De Commissie wijst de vordering af.

 

In artikel 5 van het Reglement van de Commissie van Beroep Financiële Dienstverlening is bepaald in welke gevallen beroep openstaat van bindende beslissingen van de Geschillencommissie Financiële Dienstverlening bij de Commissie van Beroep Financiële Dienstverlening. Daarbij geldt een termijn van zes weken na verzending van deze uitspraak. Op de website van Kifid vindt u praktische informatie over het instellen van beroep. Zie hiervoor www.kifid.nl/consumenten/hoe-wordt-uw-klacht-behandeld.

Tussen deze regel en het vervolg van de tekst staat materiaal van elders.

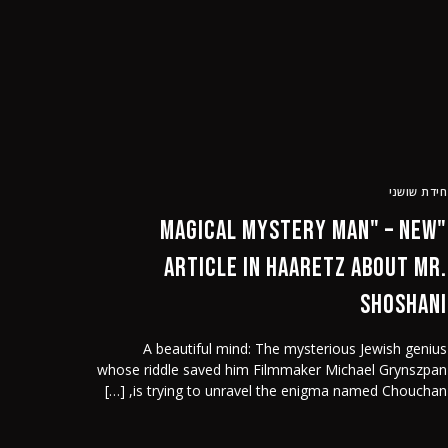
הזמן הקר
English
חידת שושני
"Magical Mystery Man" – new
article in Haaretz about Mr.
Shoshani
A beautiful mind: The mysterious Jewish genius
whose riddle saved him Filmmaker Michael Grynszpan
is trying to unravel the enigma named Chouchan, […]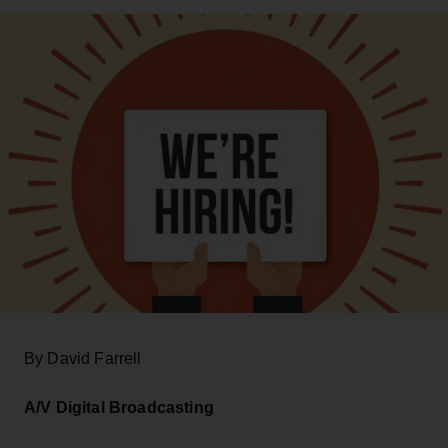
By David Farrell
A/V Digital Broadcasting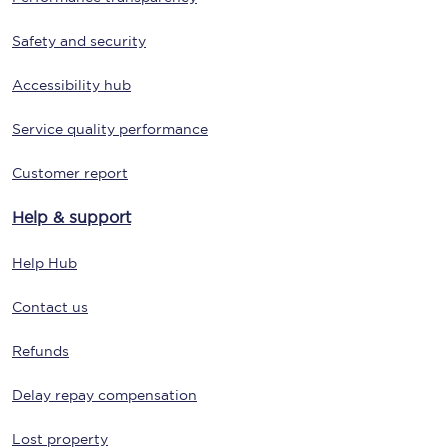
Safety and security
Accessibility hub
Service quality performance
Customer report
Help & support
Help Hub
Contact us
Refunds
Delay repay compensation
Lost property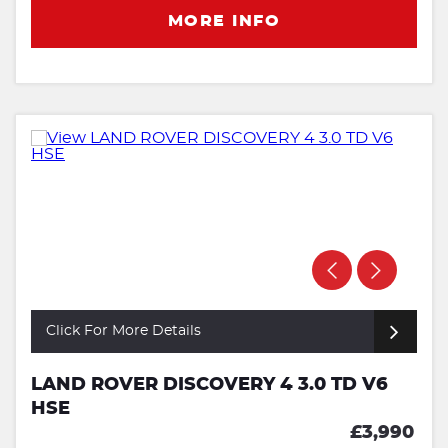
MORE INFO
Click For More Details
LAND ROVER DISCOVERY 4 3.0 TD V6
HSE
£3,990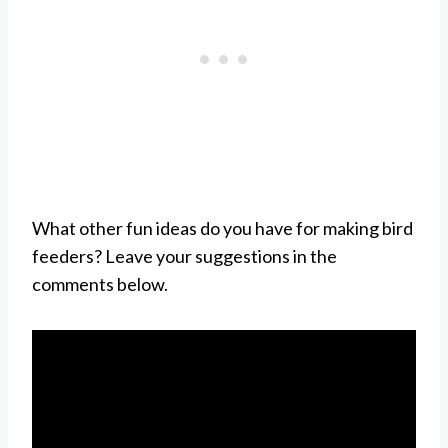
What other fun ideas do you have for making bird
feeders? Leave your suggestions in the
comments below.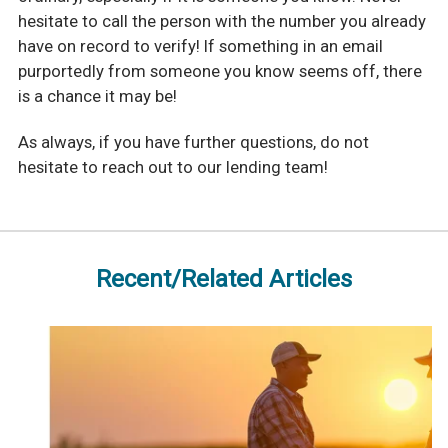
hesitate to call the person with the number you already
have on record to verify! If something in an email
purportedly from someone you know seems off, there
is a chance it may be!
As always, if you have further questions, do not
hesitate to reach out to our lending team!
Recent/Related Articles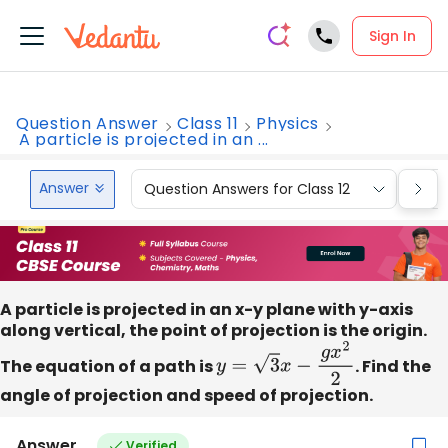
Sign In
Question Answer
Class 11
Physics
A particle is projected in an ...
Answer
Question Answers for Class 12
Que
A particle is projected in an x-y plane with y-axis
along vertical, the point of projection is the origin.
The equation of a path is
y
=
3
x
−
g
x
2
2
. Find the
angle of projection and speed of projection.
Answer
Verified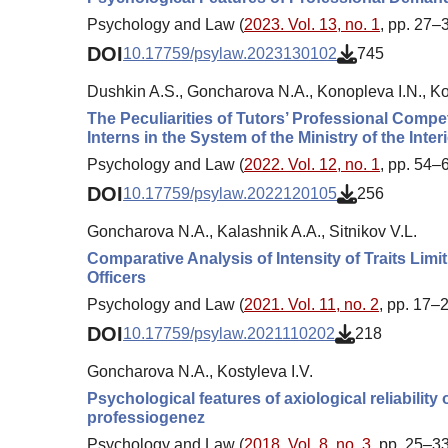
Psychology and Law (
2023. Vol. 13, no. 1
, pp. 27–
DOI
10.17759/psylaw.2023130102
745
Dushkin A.S., Goncharova N.A., Konopleva I.N., Kos
The Peculiarities of Tutors’ Professional Comp
Interns in the System of the Ministry of the Inter
Psychology and Law (
2022. Vol. 12, no. 1
, pp. 54–
DOI
10.17759/psylaw.2022120105
256
Goncharova N.A., Kalashnik A.A., Sitnikov V.L.
Comparative Analysis of Intensity of Traits Limi
Officers
Psychology and Law (
2021. Vol. 11, no. 2
, pp. 17–
DOI
10.17759/psylaw.2021110202
218
Goncharova N.A., Kostyleva I.V.
Psychological features of axiological reliability o
professiogenez
Psychology and Law (
2018. Vol. 8, no. 3
, pp. 25–33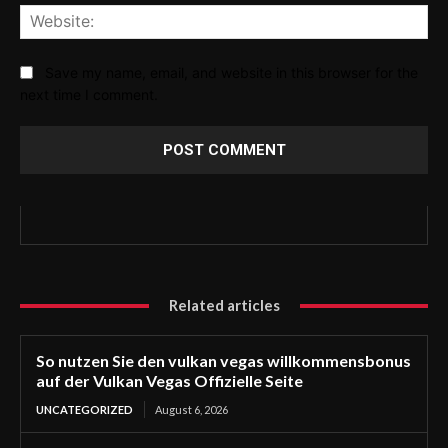
Web
Save my name, email, and website in this browser for the
next time I comment.
Related articles
So nutzen Sie den vulkan vegas willkommensbonus
auf der Vulkan Vegas Offizielle Seite
UNCATEGORIZED
August 6, 2026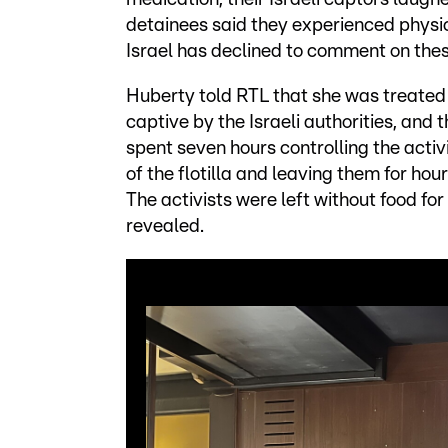
detainees said they experienced physic
Israel has declined to comment on the
Huberty told RTL that she was treate
captive by the Israeli authorities, and
spent seven hours controlling the activ
of the flotilla and leaving them for ho
The activists were left without food fo
revealed.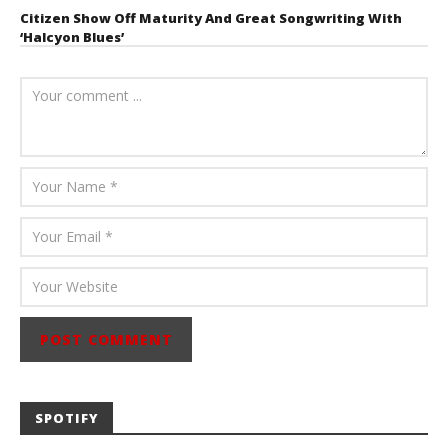
Citizen Show Off Maturity And Great Songwriting With
‘Halcyon Blues’
August 6, 2026
Mathew
Abraham
SPOTIFY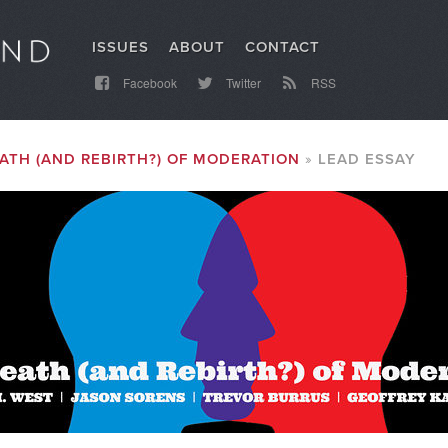
ISSUES
ABOUT
CONTACT
Facebook
Twitter
RSS
ATH (AND REBIRTH?) OF MODERATION
LEAD ESSAY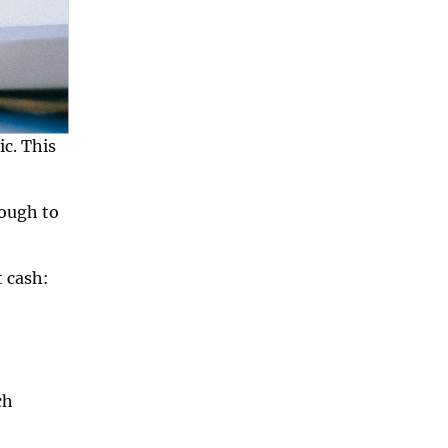
c. This
nough to
t cash:
ch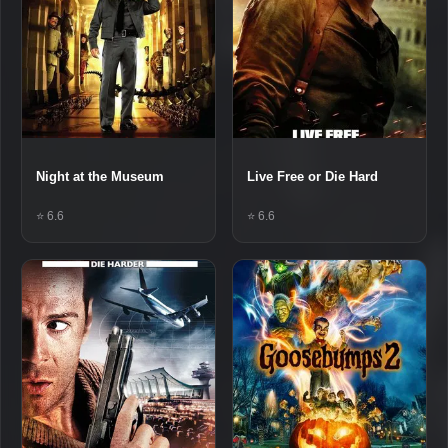
Night at the Museum
Live Free or Die Hard
⭐ 6.6
⭐ 6.6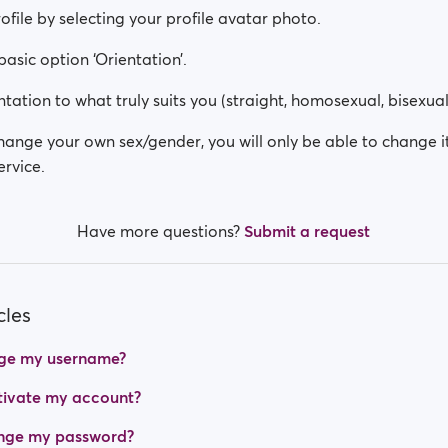
rofile by selecting your profile avatar photo.
 basic option ‘Orientation’.
tation to what truly suits you (straight, homosexual, bisexual
change your own sex/gender, you will only be able to change i
rvice.
Have more questions?
Submit a request
cles
ge my username?
tivate my account?
nge my password?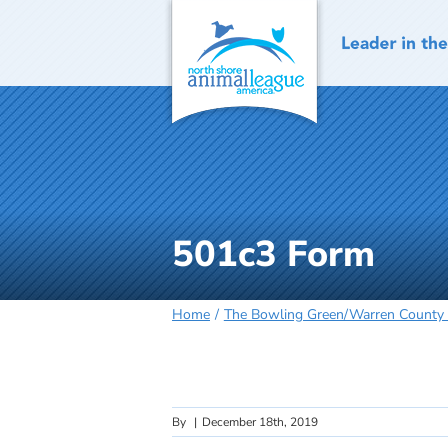
Skip
to
content
501c3 Form
Home
The Bowling Green/Warren County
By
|
December 18th, 2019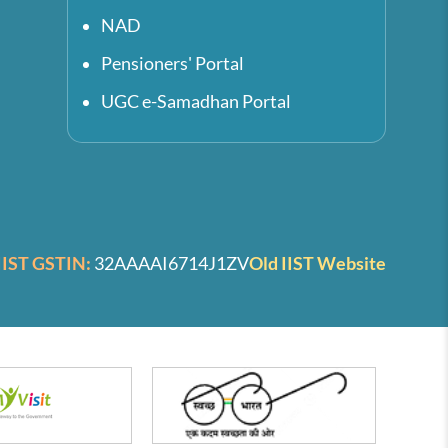
NAD
Pensioners' Portal
UGC e-Samadhan Portal
IIST GSTIN:
32AAAAI6714J1ZV
Old IIST Website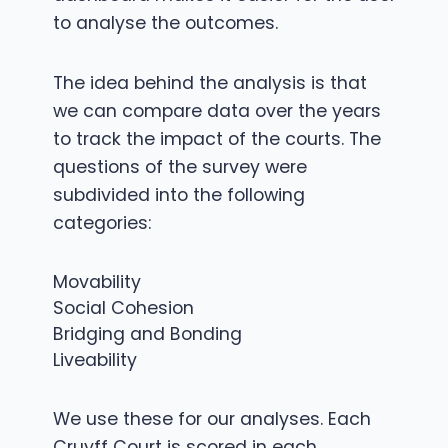
to analyse the outcomes.
The idea behind the analysis is that
we can compare data over the years
to track the impact of the courts. The
questions of the survey were
subdivided into the following
categories:
Movability
Social Cohesion
Bridging and Bonding
Liveability
We use these for our analyses. Each
Cruyff Court is scored in each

U kunt, binnen twee weken na de verzenddatum van deze uitspraak, bij de Voorzitter van de Geschillencommissie Financiële Dienstverlening schriftelijk een verzoek indienen tot herstel van kennelijke vergissingen in de uitspraak. U moet daarbij met name denken aan correctie van reken- of schrijffouten en verbetering van namen en data. De volledige procedure met de termijnen die daarbij in acht moeten worden genomen staat beschreven in artikel 40 van het Reglement.